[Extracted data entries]
++++

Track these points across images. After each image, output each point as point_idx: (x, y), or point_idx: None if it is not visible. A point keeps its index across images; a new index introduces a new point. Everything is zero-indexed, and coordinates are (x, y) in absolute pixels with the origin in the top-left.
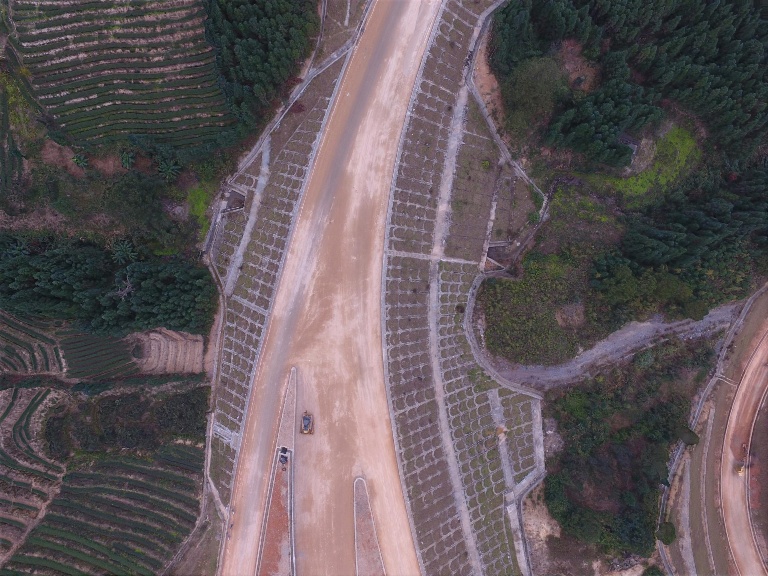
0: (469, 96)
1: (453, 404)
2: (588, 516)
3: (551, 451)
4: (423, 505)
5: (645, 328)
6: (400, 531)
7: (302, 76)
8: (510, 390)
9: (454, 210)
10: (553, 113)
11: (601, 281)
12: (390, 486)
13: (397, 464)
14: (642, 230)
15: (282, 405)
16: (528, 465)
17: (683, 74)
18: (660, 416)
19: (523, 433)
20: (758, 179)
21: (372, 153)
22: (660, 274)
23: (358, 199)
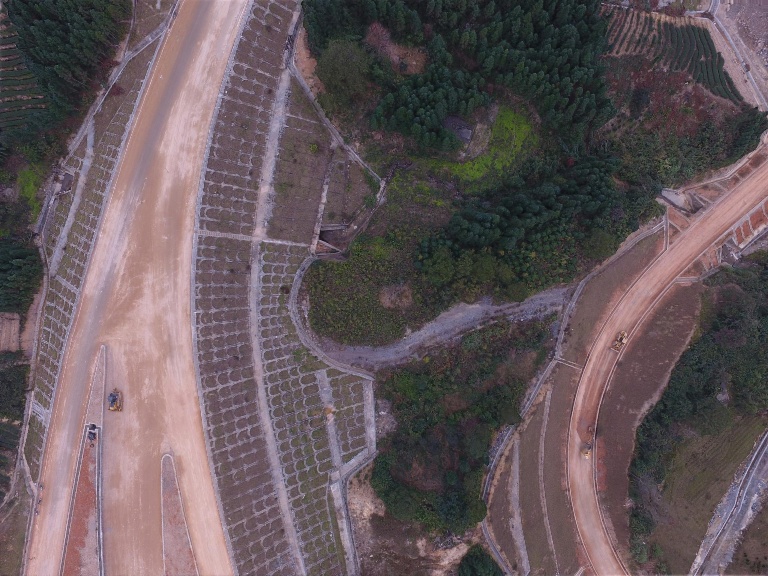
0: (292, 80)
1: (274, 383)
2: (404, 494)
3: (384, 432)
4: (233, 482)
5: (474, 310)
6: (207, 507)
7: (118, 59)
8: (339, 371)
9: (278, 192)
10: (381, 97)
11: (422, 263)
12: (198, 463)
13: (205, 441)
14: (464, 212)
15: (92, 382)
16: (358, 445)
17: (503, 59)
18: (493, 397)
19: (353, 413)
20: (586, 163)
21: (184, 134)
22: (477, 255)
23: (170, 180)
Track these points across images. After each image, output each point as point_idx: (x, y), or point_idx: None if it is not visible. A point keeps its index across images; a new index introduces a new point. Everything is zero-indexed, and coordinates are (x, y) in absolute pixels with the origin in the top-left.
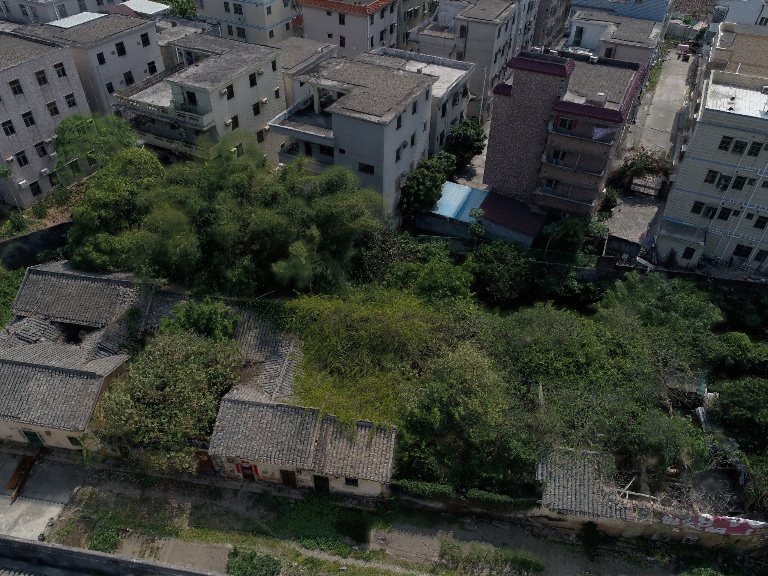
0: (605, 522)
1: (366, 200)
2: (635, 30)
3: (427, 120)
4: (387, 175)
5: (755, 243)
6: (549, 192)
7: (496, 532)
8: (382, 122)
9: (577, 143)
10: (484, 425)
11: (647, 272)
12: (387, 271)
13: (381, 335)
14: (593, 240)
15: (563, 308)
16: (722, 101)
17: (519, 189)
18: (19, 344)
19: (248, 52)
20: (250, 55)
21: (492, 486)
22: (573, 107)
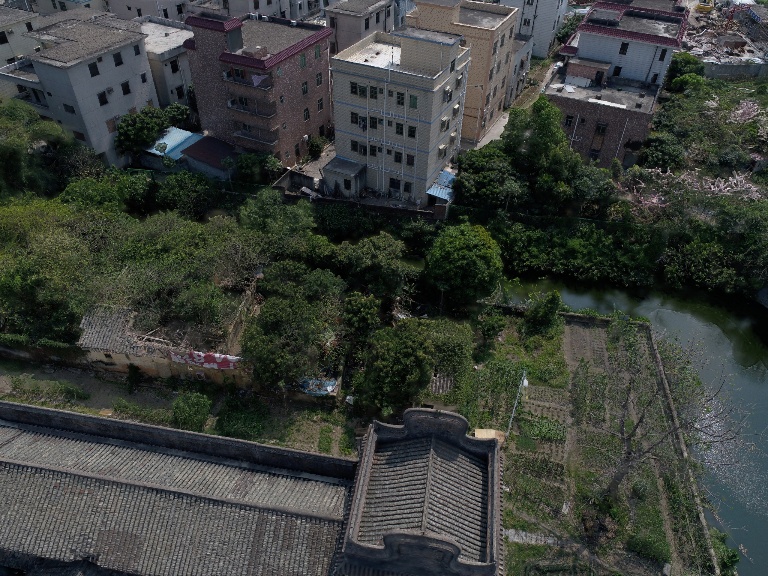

++++

Work to do:
Please copy every row above word for word, omitting the pictures.

Task result:
Track these points across images. After each image, output each point as point_idx: (x, y), or point_idx: None if it is not visible. A point keeps its index across images; a new index introduces a new point. Everything is zero-indexed, and coordinates are (x, y) in absolute pixels with the origin in the top-left.
0: (469, 96)
1: (453, 404)
2: (588, 516)
3: (551, 451)
4: (423, 505)
5: (645, 328)
6: (400, 531)
7: (302, 76)
8: (510, 390)
9: (454, 210)
10: (553, 113)
11: (601, 281)
12: (390, 486)
13: (397, 464)
14: (642, 230)
15: (282, 405)
16: (528, 465)
17: (683, 74)
18: (660, 416)
19: (523, 433)
20: (758, 179)
21: (372, 153)
22: (660, 274)
23: (358, 199)
0: (292, 80)
1: (274, 383)
2: (404, 494)
3: (384, 432)
4: (233, 482)
5: (474, 310)
6: (207, 507)
7: (118, 59)
8: (339, 371)
9: (278, 192)
10: (381, 97)
11: (422, 263)
12: (198, 463)
13: (205, 441)
14: (464, 212)
15: (92, 382)
16: (358, 445)
17: (503, 59)
18: (493, 397)
19: (353, 413)
20: (586, 163)
21: (184, 134)
22: (477, 255)
23: (170, 180)
Track these points across images. After each image, output each point as point_idx: (x, y), or point_idx: None if it is not visible. A point keeps its index across images; a new index introduces a new point. Everything is zero-indexed, and coordinates are (x, y) in absolute pixels with the origin in the top-left.
0: (605, 522)
1: (366, 200)
2: (635, 30)
3: (427, 120)
4: (387, 175)
5: (755, 243)
6: (549, 192)
7: (496, 532)
8: (382, 122)
9: (577, 143)
10: (484, 425)
11: (647, 272)
12: (387, 271)
13: (381, 335)
14: (593, 240)
15: (563, 308)
16: (722, 101)
17: (519, 189)
18: (19, 344)
19: (248, 52)
20: (250, 55)
21: (492, 486)
22: (573, 107)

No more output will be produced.